Oregon was also where Ananda started gleaning and canning. She later went to school to study food preservation. Gleaning, canning, and self-reliance have gone together her whole adult life.


Family, Florida, and New York

In Oregon, Ananda and her partner started a farm and a family and soon moved from Oregon to Florida and then New York.


Home-Schooling and Field Experience

Though regional differences in soil and climate meant somewhat different vegetable crops in Florida and New York, they always grew many kinds of greens. And because she home-schooled them, her kids spent a lot of time with her in the fields.



Waste

Farming showed her up close just how much waste there is, even on small farms.
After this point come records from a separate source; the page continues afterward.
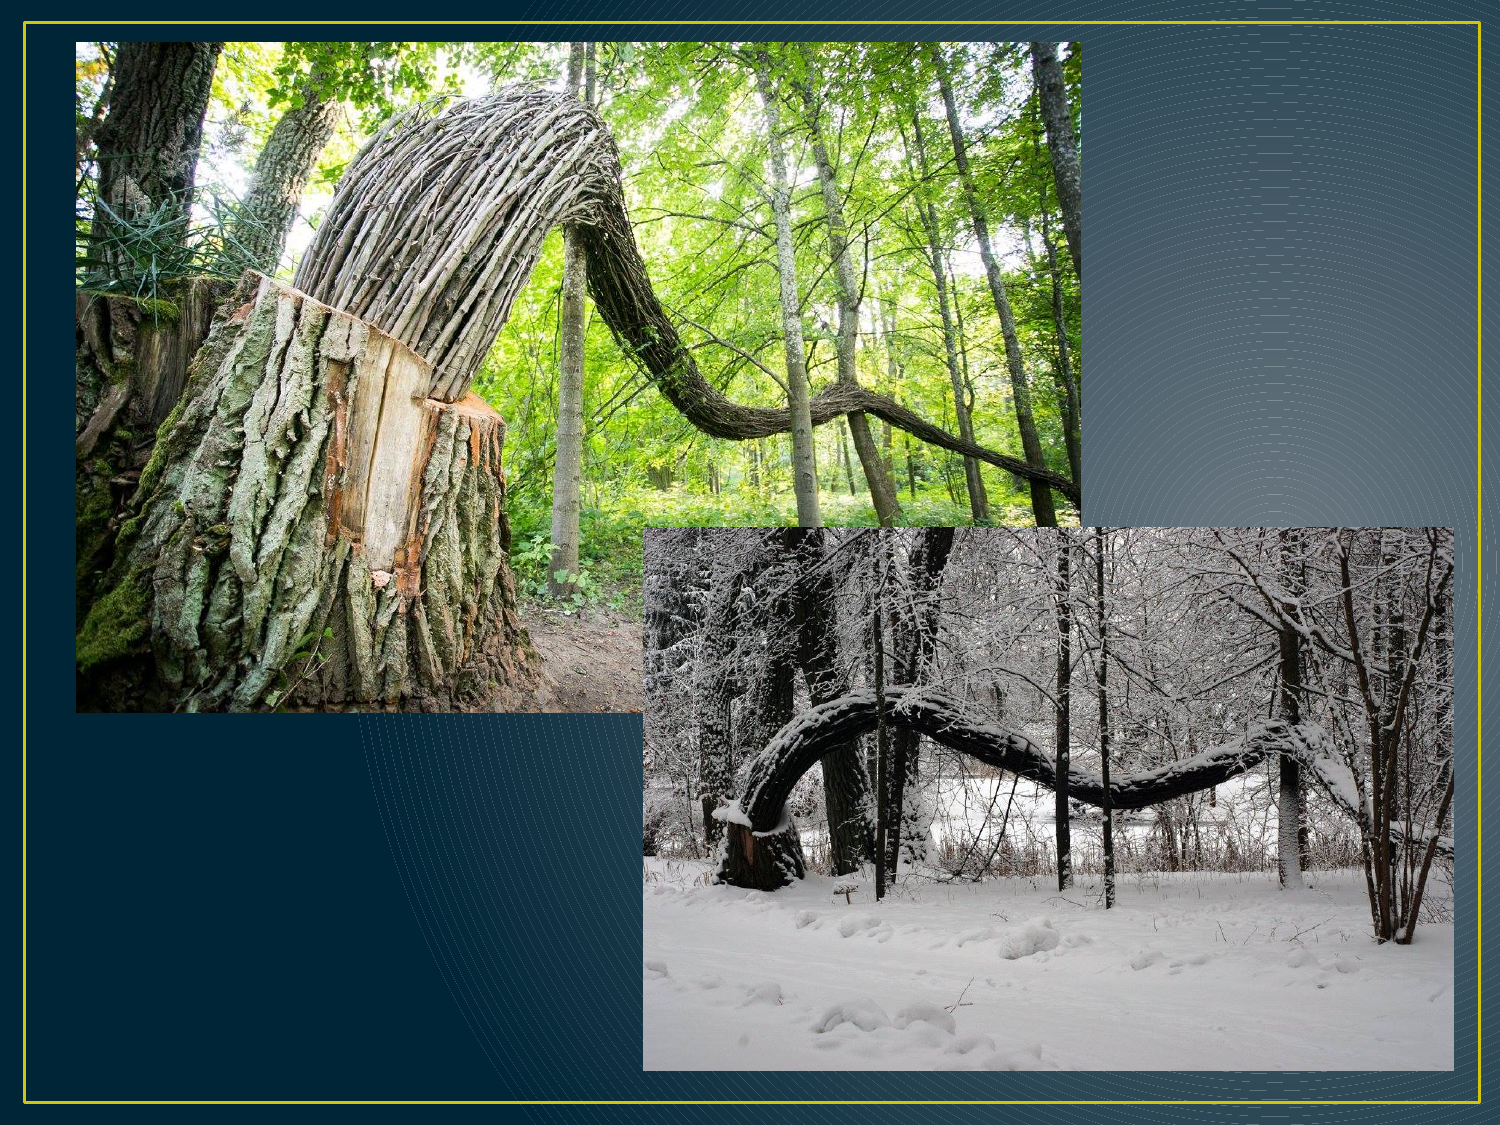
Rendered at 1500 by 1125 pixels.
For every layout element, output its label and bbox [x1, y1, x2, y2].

picture [77, 42, 1454, 1071]
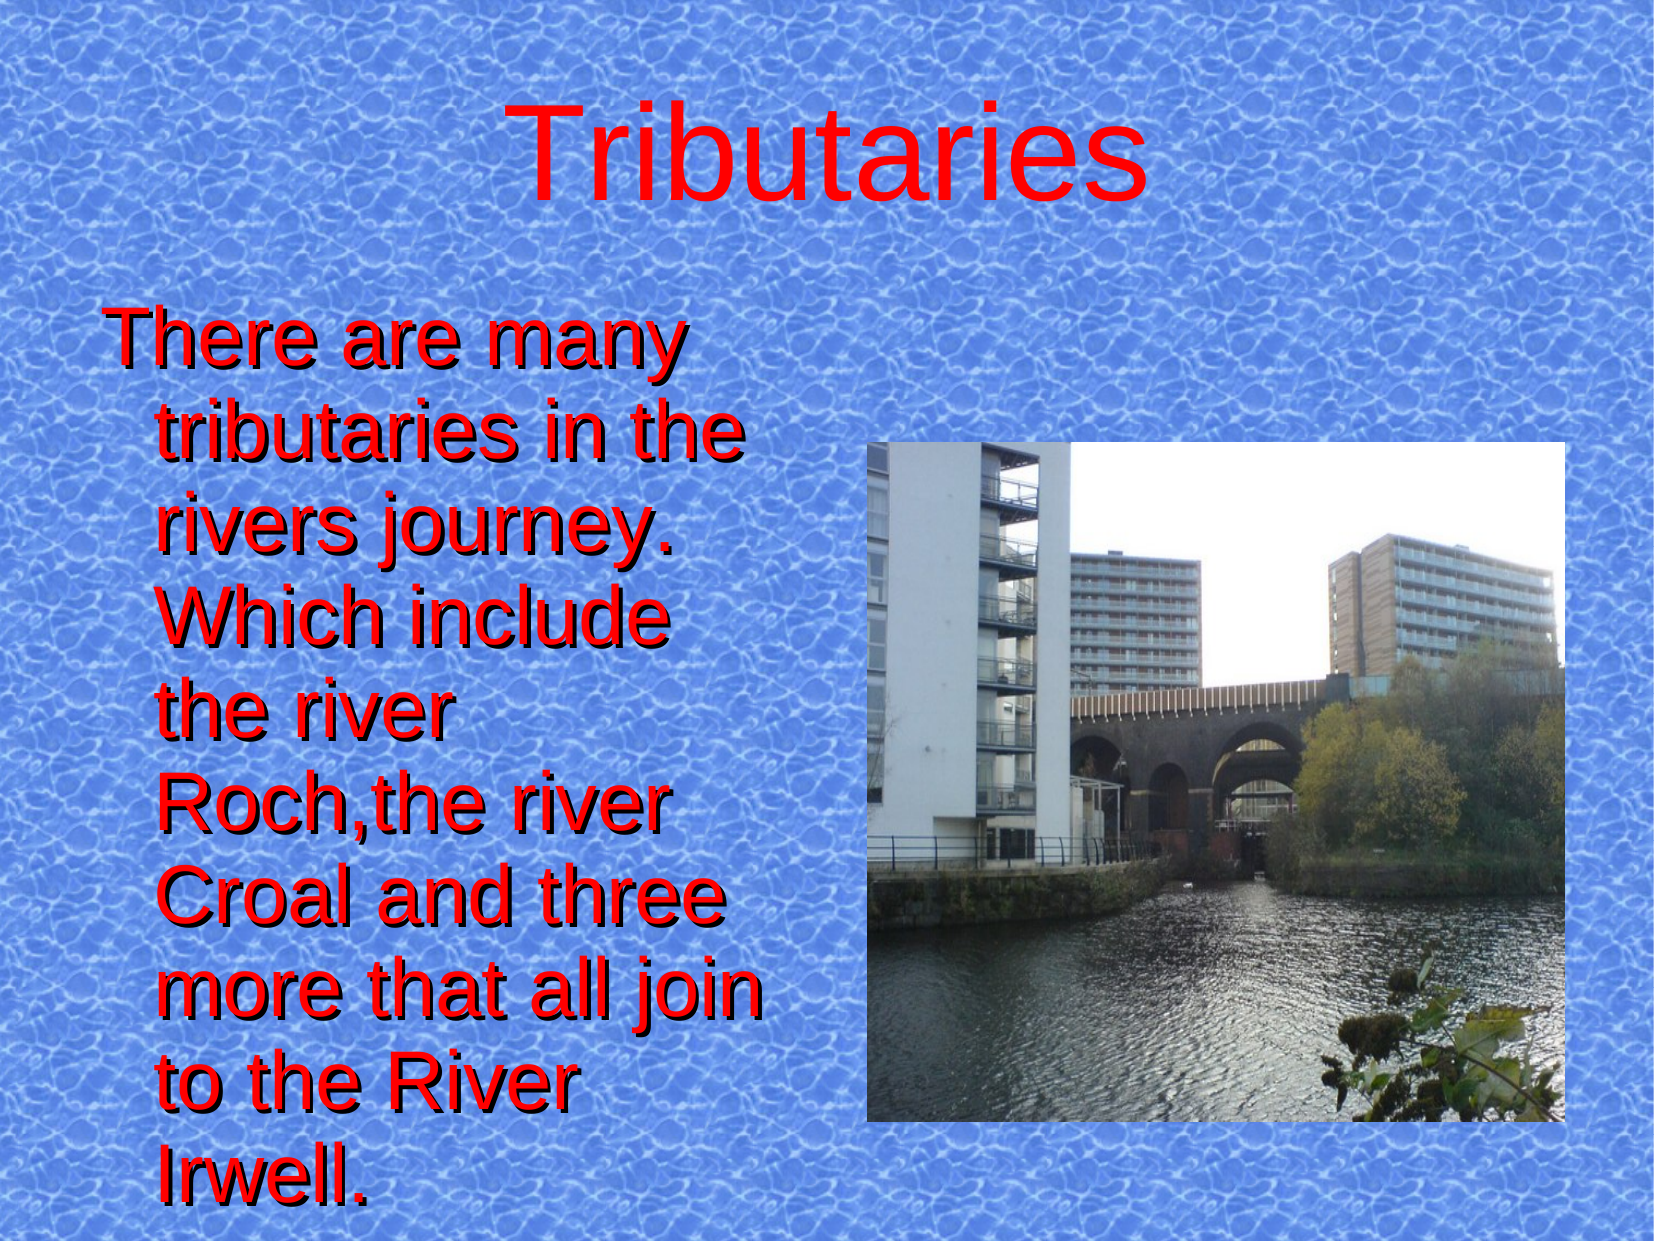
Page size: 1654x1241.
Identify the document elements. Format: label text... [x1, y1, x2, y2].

list There are many tributaries in the rivers journey. Which include the river Roch,the river Croal and three more that all join to the River Irwell. [82, 290, 809, 1221]
title Tributaries [82, 49, 1571, 257]
picture [0, 0, 1654, 1241]
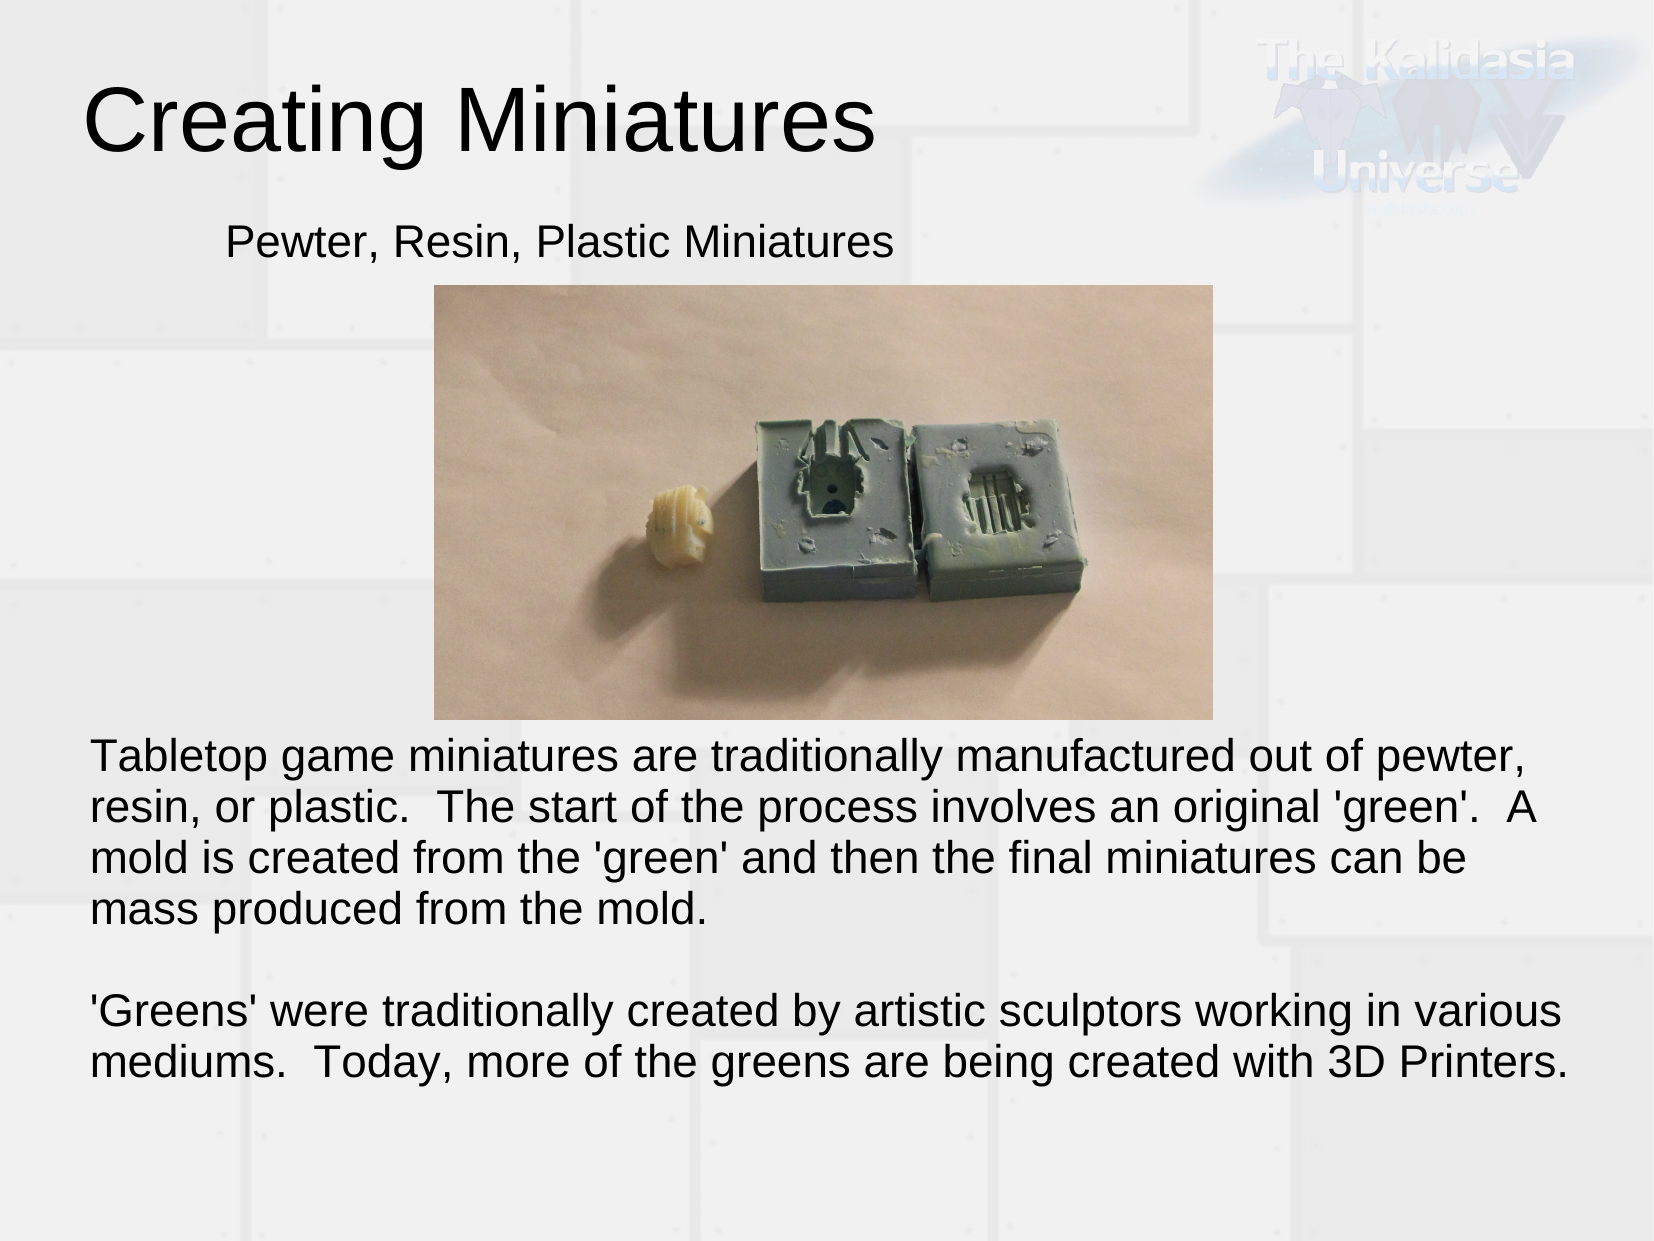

She knew folks who felt so strongly about how wrong waste was that they became what today might be called "freegans," living off what would otherwise be wasted in fields and in cities.


A Baker for a Grandfather

Ananda's mother's father was a Jewish baker in Needham, MA. Her grandparents' experience inspired in her a sense of independence and self-reliance.


A Father from a Spanish Village

Her father's family lives in a small, close-knit village in Spain, where they eat locally by tradition.


Community

Our mobility has made it harder to find that kind of community in many parts of the U. S.


Making Community

Community gardens and neighborhood-building practices like sharing backyard produce feel important.